Nonetheless, Areca Capital’s Wong is relatively positive on China’s reopening, as it could support Malaysia’s economic growth in the form of foreign direct investment.
Wan remains cautious on the local equity market, however, because corporate earnings are not expected to be very strong this year. As Malaysia is a highly export-based economy, it will be affected by the slowdown in the semiconductor and electrical and electronics segments.
“In terms of valuations, we are still quite okay, but earnings are not going to be fantastic. We need more structural reforms to the economy,” he says.
In addition, he says, there are concerns about the longevity of the unity government, especially with the upcoming state elections.
“So far, the government has not really implemented a lot of changes. So, I think people are waiting for more clarity as to how the new government will handle the economy.”
Wan has pegged the FBM KLCI at 14 times forward price-earnings ratio, translating into 1,550 to 1,570 points. For now, he sees some value in gaming stocks (non-number forecast operators) and food counters, with key market risks being slowing external demand and consumer spending.
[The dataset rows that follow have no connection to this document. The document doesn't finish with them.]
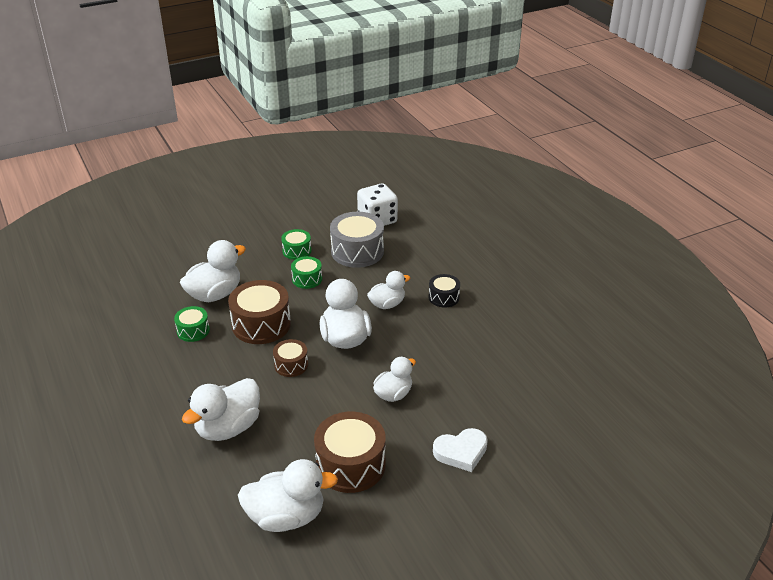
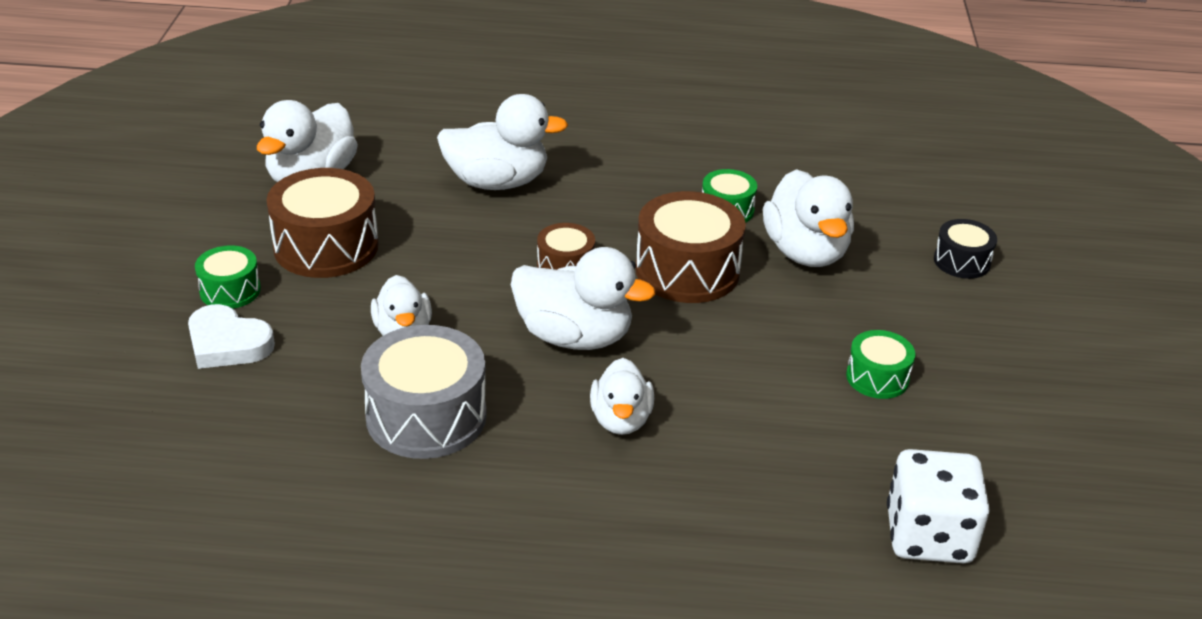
camera: 120 degrees right, 0 degrees up
white duck [182,378,260,441] -> white duck turned 105 degrees clockwise [437,94,568,190]
green drum [291,256,322,289] -> green drum moved to [195,245,261,309]
grey drum [330,212,384,268] -> grey drum moved to [361,325,487,459]
black drum [429,274,460,308] -> black drum moved to [934,219,997,279]
white heart [433,428,488,472] -> white heart turned 75 degrees counterclockwise [188,304,275,369]

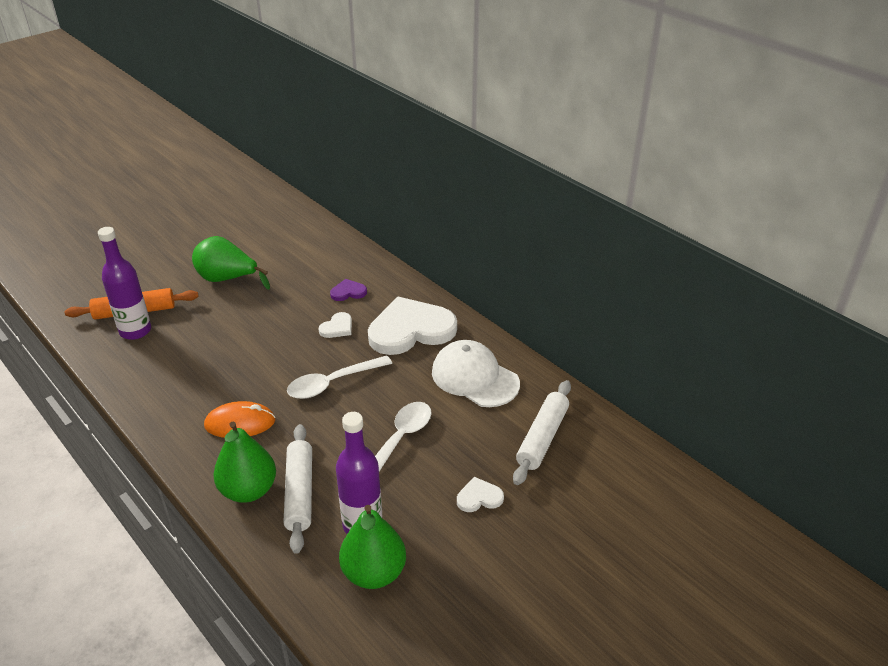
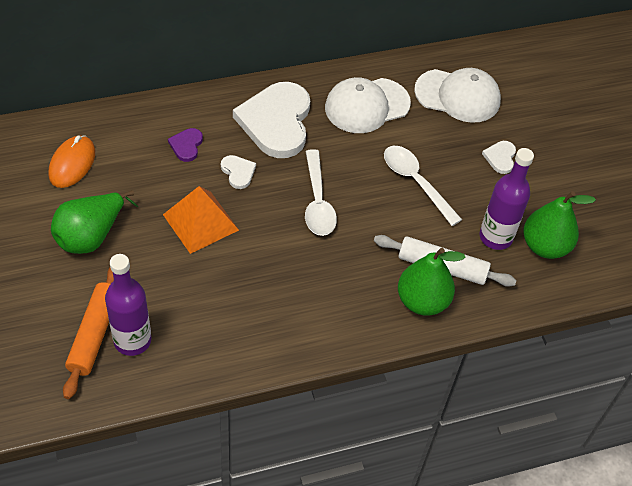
camera: 70 degrees left, 15 degrees up
orange mouse [204,401,276,438] -> orange mouse moved to [48,135,95,188]
white rolling pin [513,380,571,485] -> white cap [414,68,501,123]
none -> orange pyramid [163,186,239,254]

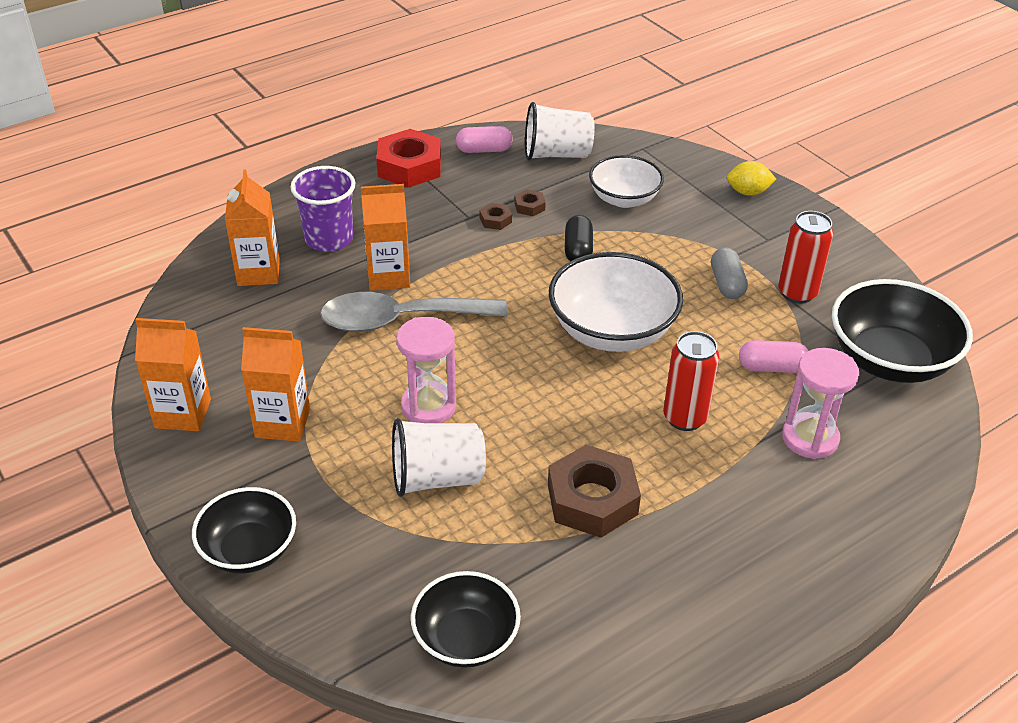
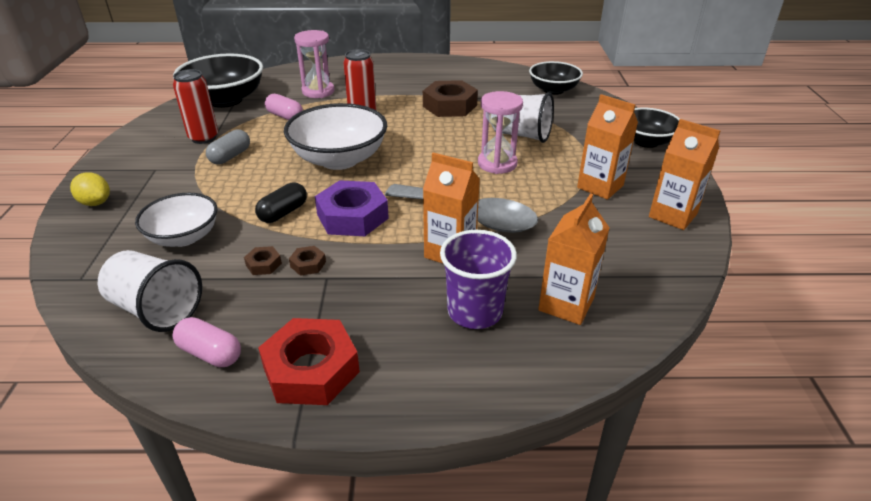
camera: 145 degrees left, 5 degrees down
none -> purple nut [315,180,389,236]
“Right now, there are blanket subsidies, but I don’t know how much of that kind of support they can actually provide. Obviously, there will be sustained subsidies for the M40 and B40 groups.”
As for the overall economy, he says it is still acceptable for Malaysia to record 4% to 4.2% growth this year, given that pre-pandemic growth was only above 3%. Last year, the economy expanded 8.7%, following 7% growth in 4Q, owing to support from stimulus measures.
In regard to investment strategies, Imran recommends consumer and oil and gas (O&G) stocks.
“Even though there was a slight correction in oil prices, they have been quite steady around US$85 a barrel. With the stability in oil prices, we can see increased capex [capital expenditure] by oil majors, and that will benefit our O&G players. In fact, we have seen interest in O&G companies lately,” he says.
The energy index of Bursa Malaysia has risen 22% over the past three months.
Wong is slightly positive on the equity market this year, recommending banking and tech stocks.
“Banking is a proxy to the economy. But if you want something exciting, then go for tech stocks with strong fundamentals. Investors can also look at some new areas such as solar plays.”
In addition, he prefers tourism-related and automotive sectors.